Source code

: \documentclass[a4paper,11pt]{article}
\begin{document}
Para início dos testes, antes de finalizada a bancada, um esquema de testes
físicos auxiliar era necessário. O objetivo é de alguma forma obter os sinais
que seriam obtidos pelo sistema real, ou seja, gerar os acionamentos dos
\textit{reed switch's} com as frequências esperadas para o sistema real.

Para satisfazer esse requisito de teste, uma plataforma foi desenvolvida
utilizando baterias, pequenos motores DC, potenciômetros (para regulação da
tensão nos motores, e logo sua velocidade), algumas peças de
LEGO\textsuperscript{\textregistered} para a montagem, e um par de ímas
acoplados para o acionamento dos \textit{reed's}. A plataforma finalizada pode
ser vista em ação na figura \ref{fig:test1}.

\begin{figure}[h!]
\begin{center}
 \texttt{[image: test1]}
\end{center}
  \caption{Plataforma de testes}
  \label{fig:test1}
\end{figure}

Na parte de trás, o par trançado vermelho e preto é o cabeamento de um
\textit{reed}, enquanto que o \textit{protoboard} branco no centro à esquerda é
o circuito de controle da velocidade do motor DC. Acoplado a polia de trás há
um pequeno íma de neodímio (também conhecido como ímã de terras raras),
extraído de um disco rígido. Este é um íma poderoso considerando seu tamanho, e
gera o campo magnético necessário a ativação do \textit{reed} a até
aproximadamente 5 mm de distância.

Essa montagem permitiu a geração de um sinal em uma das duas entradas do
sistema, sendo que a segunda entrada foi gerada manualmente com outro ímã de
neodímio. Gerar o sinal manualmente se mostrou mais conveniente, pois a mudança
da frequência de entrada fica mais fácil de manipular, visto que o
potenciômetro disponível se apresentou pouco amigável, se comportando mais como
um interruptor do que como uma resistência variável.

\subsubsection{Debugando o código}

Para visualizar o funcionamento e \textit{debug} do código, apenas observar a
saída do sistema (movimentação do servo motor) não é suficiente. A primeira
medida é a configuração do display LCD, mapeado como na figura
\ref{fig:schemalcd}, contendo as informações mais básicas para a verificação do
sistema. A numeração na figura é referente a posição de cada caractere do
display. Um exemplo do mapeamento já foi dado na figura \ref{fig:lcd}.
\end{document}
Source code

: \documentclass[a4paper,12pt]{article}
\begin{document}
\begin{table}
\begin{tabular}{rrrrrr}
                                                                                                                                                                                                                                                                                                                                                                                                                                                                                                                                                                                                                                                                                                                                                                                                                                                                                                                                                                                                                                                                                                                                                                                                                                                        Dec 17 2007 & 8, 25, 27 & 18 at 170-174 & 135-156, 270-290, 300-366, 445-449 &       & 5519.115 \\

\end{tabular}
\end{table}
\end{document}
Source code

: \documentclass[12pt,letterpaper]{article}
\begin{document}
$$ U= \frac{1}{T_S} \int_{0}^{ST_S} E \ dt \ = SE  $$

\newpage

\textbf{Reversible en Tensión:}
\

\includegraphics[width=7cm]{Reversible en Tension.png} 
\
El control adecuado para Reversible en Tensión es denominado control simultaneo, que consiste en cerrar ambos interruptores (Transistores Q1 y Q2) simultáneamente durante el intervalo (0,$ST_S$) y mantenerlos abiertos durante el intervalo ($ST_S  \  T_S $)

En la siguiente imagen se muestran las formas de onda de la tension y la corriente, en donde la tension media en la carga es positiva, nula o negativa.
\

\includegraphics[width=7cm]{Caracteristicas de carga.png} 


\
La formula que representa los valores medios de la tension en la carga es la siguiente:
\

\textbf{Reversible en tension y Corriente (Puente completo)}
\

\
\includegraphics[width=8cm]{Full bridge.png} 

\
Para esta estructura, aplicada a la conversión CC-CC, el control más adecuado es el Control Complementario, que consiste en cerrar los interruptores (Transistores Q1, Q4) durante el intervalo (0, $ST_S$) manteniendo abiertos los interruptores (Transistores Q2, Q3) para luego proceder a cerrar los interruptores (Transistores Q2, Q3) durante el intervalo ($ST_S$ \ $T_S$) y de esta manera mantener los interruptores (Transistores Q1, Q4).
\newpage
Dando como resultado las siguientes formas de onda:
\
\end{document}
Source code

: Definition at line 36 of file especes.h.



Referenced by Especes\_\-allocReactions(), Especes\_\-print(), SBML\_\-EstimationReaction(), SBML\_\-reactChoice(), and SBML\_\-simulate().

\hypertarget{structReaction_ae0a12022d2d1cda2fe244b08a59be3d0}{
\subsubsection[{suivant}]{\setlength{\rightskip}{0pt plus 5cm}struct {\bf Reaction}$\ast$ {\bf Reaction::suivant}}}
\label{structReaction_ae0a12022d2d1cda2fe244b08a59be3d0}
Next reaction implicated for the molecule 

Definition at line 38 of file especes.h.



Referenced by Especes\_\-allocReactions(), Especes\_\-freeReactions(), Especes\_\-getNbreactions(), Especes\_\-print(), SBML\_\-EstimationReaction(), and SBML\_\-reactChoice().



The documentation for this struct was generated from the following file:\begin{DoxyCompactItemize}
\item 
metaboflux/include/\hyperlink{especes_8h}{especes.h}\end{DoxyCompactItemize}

------------------------------------------------------------

▶ _Instruction_
Write the records out in full, exactly as they read above.

▶ _Response_
Source code

: \documentclass[a4paper,11pt]{article}
\begin{document}
Para início dos testes, antes de finalizada a bancada, um esquema de testes
físicos auxiliar era necessário. O objetivo é de alguma forma obter os sinais
que seriam obtidos pelo sistema real, ou seja, gerar os acionamentos dos
\textit{reed switch's} com as frequências esperadas para o sistema real.

Para satisfazer esse requisito de teste, uma plataforma foi desenvolvida
utilizando baterias, pequenos motores DC, potenciômetros (para regulação da
tensão nos motores, e logo sua velocidade), algumas peças de
LEGO\textsuperscript{\textregistered} para a montagem, e um par de ímas
acoplados para o acionamento dos \textit{reed's}. A plataforma finalizada pode
ser vista em ação na figura \ref{fig:test1}.

\begin{figure}[h!]
\begin{center}
 \texttt{[image: test1]}
\end{center}
  \caption{Plataforma de testes}
  \label{fig:test1}
\end{figure}

Na parte de trás, o par trançado vermelho e preto é o cabeamento de um
\textit{reed}, enquanto que o \textit{protoboard} branco no centro à esquerda é
o circuito de controle da velocidade do motor DC. Acoplado a polia de trás há
um pequeno íma de neodímio (também conhecido como ímã de terras raras),
extraído de um disco rígido. Este é um íma poderoso considerando seu tamanho, e
gera o campo magnético necessário a ativação do \textit{reed} a até
aproximadamente 5 mm de distância.

Essa montagem permitiu a geração de um sinal em uma das duas entradas do
sistema, sendo que a segunda entrada foi gerada manualmente com outro ímã de
neodímio. Gerar o sinal manualmente se mostrou mais conveniente, pois a mudança
da frequência de entrada fica mais fácil de manipular, visto que o
potenciômetro disponível se apresentou pouco amigável, se comportando mais como
um interruptor do que como uma resistência variável.

\subsubsection{Debugando o código}

Para visualizar o funcionamento e \textit{debug} do código, apenas observar a
saída do sistema (movimentação do servo motor) não é suficiente. A primeira
medida é a configuração do display LCD, mapeado como na figura
\ref{fig:schemalcd}, contendo as informações mais básicas para a verificação do
sistema. A numeração na figura é referente a posição de cada caractere do
display. Um exemplo do mapeamento já foi dado na figura \ref{fig:lcd}.
\end{document}
Source code

: \documentclass[a4paper,12pt]{article}
\begin{document}
\begin{table}
\begin{tabular}{rrrrrr}
                                                                                                                                                                                                                                                                                                                                                                                                                                                                                                                                                                                                                                                                                                                                                                                                                                                                                                                                                                                                                                                                                                                                                                                                                                                        Dec 17 2007 & 8, 25, 27 & 18 at 170-174 & 135-156, 270-290, 300-366, 445-449 &       & 5519.115 \\

\end{tabular}
\end{table}
\end{document}
Source code

: \documentclass[12pt,letterpaper]{article}
\begin{document}
$$ U= \frac{1}{T_S} \int_{0}^{ST_S} E \ dt \ = SE  $$

\newpage

\textbf{Reversible en Tensión:}
\

\includegraphics[width=7cm]{Reversible en Tension.png} 
\
El control adecuado para Reversible en Tensión es denominado control simultaneo, que consiste en cerrar ambos interruptores (Transistores Q1 y Q2) simultáneamente durante el intervalo (0,$ST_S$) y mantenerlos abiertos durante el intervalo ($ST_S  \  T_S $)

En la siguiente imagen se muestran las formas de onda de la tension y la corriente, en donde la tension media en la carga es positiva, nula o negativa.
\

\includegraphics[width=7cm]{Caracteristicas de carga.png} 


\
La formula que representa los valores medios de la tension en la carga es la siguiente:
\

\textbf{Reversible en tension y Corriente (Puente completo)}
\

\
\includegraphics[width=8cm]{Full bridge.png} 

\
Para esta estructura, aplicada a la conversión CC-CC, el control más adecuado es el Control Complementario, que consiste en cerrar los interruptores (Transistores Q1, Q4) durante el intervalo (0, $ST_S$) manteniendo abiertos los interruptores (Transistores Q2, Q3) para luego proceder a cerrar los interruptores (Transistores Q2, Q3) durante el intervalo ($ST_S$ \ $T_S$) y de esta manera mantener los interruptores (Transistores Q1, Q4).
\newpage
Dando como resultado las siguientes formas de onda:
\
\end{document}
Source code

: Definition at line 36 of file especes.h.



Referenced by Especes\_\-allocReactions(), Especes\_\-print(), SBML\_\-EstimationReaction(), SBML\_\-reactChoice(), and SBML\_\-simulate().

\hypertarget{structReaction_ae0a12022d2d1cda2fe244b08a59be3d0}{
\subsubsection[{suivant}]{\setlength{\rightskip}{0pt plus 5cm}struct {\bf Reaction}$\ast$ {\bf Reaction::suivant}}}
\label{structReaction_ae0a12022d2d1cda2fe244b08a59be3d0}
Next reaction implicated for the molecule 

Definition at line 38 of file especes.h.



Referenced by Especes\_\-allocReactions(), Especes\_\-freeReactions(), Especes\_\-getNbreactions(), Especes\_\-print(), SBML\_\-EstimationReaction(), and SBML\_\-reactChoice().



The documentation for this struct was generated from the following file:\begin{DoxyCompactItemize}
\item 
metaboflux/include/\hyperlink{especes_8h}{especes.h}\end{DoxyCompactItemize}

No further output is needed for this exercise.